Pure speculation, all of it, but if human nature with regards to RE has taught me anything, it's that the majority of people will buy the nicest shack they can, and the average sale price of a house is mainly reflective of WHO can buy right now, and HOW MUCH financing they can get. The high ASP isn't a surprise to me based on those two factors. That said, if you buy into what I'm saying, further gains will be limited by stagnating wages, increasing mortgage rates, potential for further regulation changes. Upside potential for price is there- if more of the lower end of the market drops out. That doesn't mean your house is going to increase in value, only that you're going to have a harder time selling it. Employment needs to increase, and in-migration needs to increase for any sizeable same-house increase in value. I don't see that happening significantly for the near future (18 months out), so don't expect climbing house values. I wish they would, as I've got a rental condo I'd love to unload (cash flow positive to the tune of $300/m if anyone's interested.....jk I'm not using your site to shill my own stuff Sarah) if I thought I could come away with what I paid for it after fees.

My three cents.

Posted by Trev on Sunday, July 9th, 2017 at 7:54am

^but=buy

Posted by Trev on Sunday, July 9th, 2017 at 7:56am

Keep trying to polish that cow pie, Deficit Joe.

http://www.edmontonsun.com/2017/07/11/alberta-finance-minister-has-head-in-sand-over-provinces-money-woes

Posted by arfmoocat on Tuesday, July 11th, 2017 at 3:23am

@Sharon

1) The interest rate is only semi-market. The central bank is lending out almost unlimited amount of money at an artificial interest, while not expecting any real return, unlike any real market participant.

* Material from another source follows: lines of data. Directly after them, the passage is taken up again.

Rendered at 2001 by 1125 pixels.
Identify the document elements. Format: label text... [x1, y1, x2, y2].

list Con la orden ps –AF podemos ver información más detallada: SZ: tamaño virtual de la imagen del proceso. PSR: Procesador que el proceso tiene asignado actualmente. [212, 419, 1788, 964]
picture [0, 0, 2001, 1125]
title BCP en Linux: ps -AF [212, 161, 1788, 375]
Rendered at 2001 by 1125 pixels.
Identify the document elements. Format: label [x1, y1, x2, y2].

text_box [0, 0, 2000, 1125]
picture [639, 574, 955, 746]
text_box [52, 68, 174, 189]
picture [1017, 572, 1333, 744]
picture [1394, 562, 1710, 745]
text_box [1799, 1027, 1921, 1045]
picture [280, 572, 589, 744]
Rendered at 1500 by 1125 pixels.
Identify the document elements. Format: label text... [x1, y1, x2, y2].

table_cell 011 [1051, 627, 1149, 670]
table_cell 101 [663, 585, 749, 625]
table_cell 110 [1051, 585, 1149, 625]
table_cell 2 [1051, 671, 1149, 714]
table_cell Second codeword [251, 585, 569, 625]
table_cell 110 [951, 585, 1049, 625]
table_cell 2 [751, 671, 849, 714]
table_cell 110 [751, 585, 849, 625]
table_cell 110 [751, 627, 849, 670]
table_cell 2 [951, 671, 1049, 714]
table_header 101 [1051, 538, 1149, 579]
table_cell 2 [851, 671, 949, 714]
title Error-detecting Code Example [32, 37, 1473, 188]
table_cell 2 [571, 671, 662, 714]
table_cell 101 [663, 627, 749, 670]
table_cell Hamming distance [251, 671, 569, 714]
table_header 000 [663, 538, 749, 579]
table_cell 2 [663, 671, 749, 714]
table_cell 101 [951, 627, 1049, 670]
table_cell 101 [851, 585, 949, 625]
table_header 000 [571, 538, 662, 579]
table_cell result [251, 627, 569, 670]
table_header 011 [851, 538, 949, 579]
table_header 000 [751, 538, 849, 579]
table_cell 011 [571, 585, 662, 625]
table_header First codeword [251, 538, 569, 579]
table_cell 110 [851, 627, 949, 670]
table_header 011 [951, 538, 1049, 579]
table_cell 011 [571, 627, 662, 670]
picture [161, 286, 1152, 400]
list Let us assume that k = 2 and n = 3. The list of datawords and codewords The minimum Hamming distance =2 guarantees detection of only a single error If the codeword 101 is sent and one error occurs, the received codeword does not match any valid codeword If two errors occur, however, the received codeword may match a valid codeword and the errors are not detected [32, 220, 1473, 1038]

2) I always support the free market approach. If people lose their homes due to market movements, that's OK. Hopefully, people would learn from their own and others' mistakes. But if you bail them out, they won't learn.

Posted by wsn on Tuesday, July 11th, 2017 at 4:26am

Simple. Because they have the bucks. The relatively poor performance of Edmonton's real estate is due to lower incomes, but due to lower expectation itself. People simply don't believe the price will go up. That's why it's not going up (like Vancouver anyway).

Posted by wsn on Tuesday, July 11th, 2017 at 4:30am

The interest rate is up by 0.25. I'm relatively new to real estate. For those who have been involved for a very long time and from experience how much do you think the house price will go up in the next 3 to 4 months as buyers rush to get in before the next rate hike in October?

Posted by Wally on Tuesday, July 11th, 2017 at 9:42pm

2%

Posted by GM on Wednesday, July 12th, 2017 at 3:17am

@Wally

There will be no hike in Oct.

Posted by wsn on Wednesday, July 12th, 2017 at 6:53am

@wsn
Ideally, everyone prefer no pain, but if you know there may be either a smaller pain earlier or a bigger pain later, what people will think?